Basic statistics courses often suggest using a normal distribution to estimate the mean of a population parameter when the sample size n is large (typically over 30 or 50). Student’s T-distribution is used for smaller sample sizes to account for the uncertainty in the standard deviation of the sample. When sample size is large, the sample standard deviation gives good information on the population standard deviation, allowing for a normal-distribution estimate. I get that.
But why use an estimate when you can get your confidence interval exactly? Regardless of sample size, what’s the point of using the normal distribution if it’s just an estimate of something you can get exactly with the T-distribution?
Just to clarify on relation to the title, we aren’t using the t-distribution to estimate the mean (in the sense of a point estimate at least), but to construct an interval for it.
But why use an estimate when you can get your confidence interval exactly?
It’s a good question (as long as we don’t get too insistent on ‘exactly’, since the assumptions for it to be exactly t-distributed won’t actually hold).
“You must use the t-distribution table when working problems when the population standard deviation (σ) is not known and the sample size is small (n<30)”
Why don’t people use the T-distribution all the time when the population standard deviation is not known (even when n>30)?
I regard the advice as – at best – potentially misleading. In some situations, the t-distribution should still be used when degrees of freedom are a good deal larger than that.
Where the normal is a reasonable approximation depends on a variety of things (and so depends on the situation). However, since (with computers) it’s not at all difficult to just use the $t$, even if the d.f. are very large, you’d have to wonder why the need to worry about doing something different at n=30.
If the sample sizes are really large, it won’t make a noticeable difference to a confidence interval, but I don’t think n=30 is always sufficiently close to ‘really large’.

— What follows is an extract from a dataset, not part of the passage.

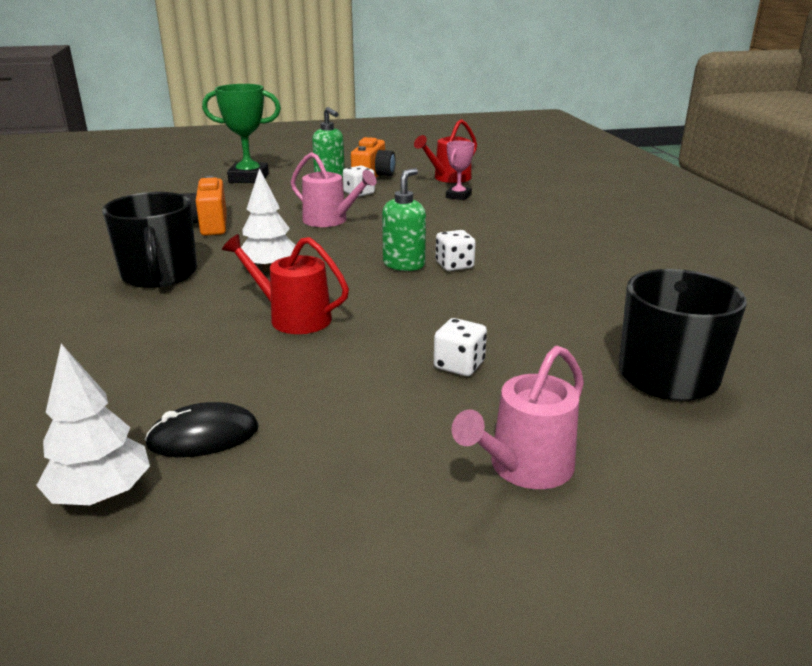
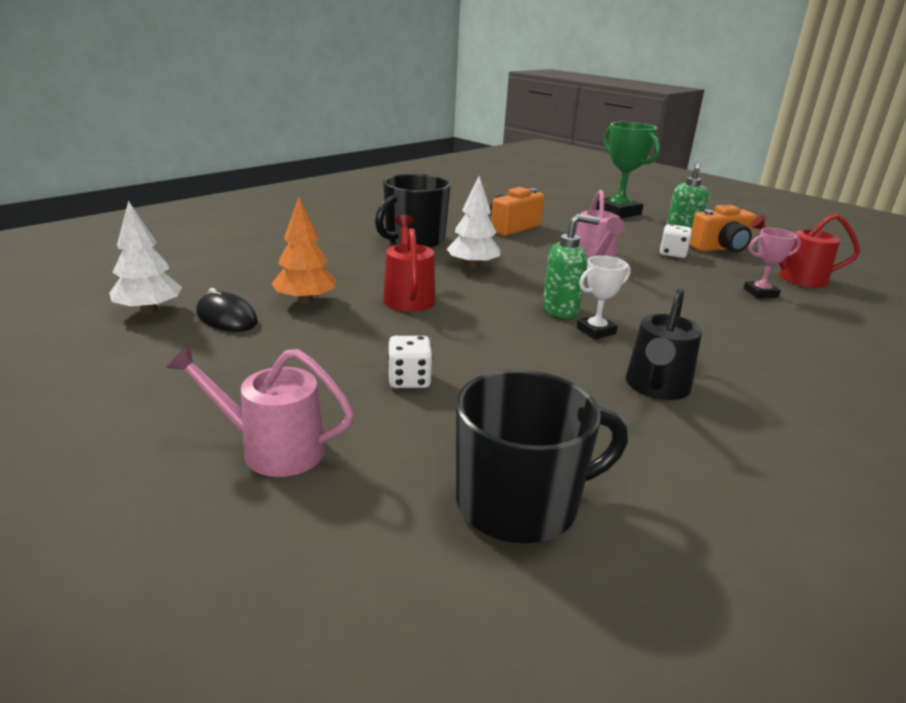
camera: 55 degrees right, 0 degrees up
(227, 375) = (305, 301): none -> orange tree
(454, 265) = (596, 331): white dice -> white trophy
(555, 277) = (656, 387): none -> black watering can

There is one circumstance in which it might make sense to use the normal rather than the $t$ – that’s when your data clearly don’t satisfy the conditions to get a t-distribution, but you can still argue for approximate normality of the mean (if $n$ is quite large). However, in those circumstances, often the t is a good approximation in practice, and may be somewhat ‘safer’. [In a situation like that, I might be inclined to investigate via simulation.]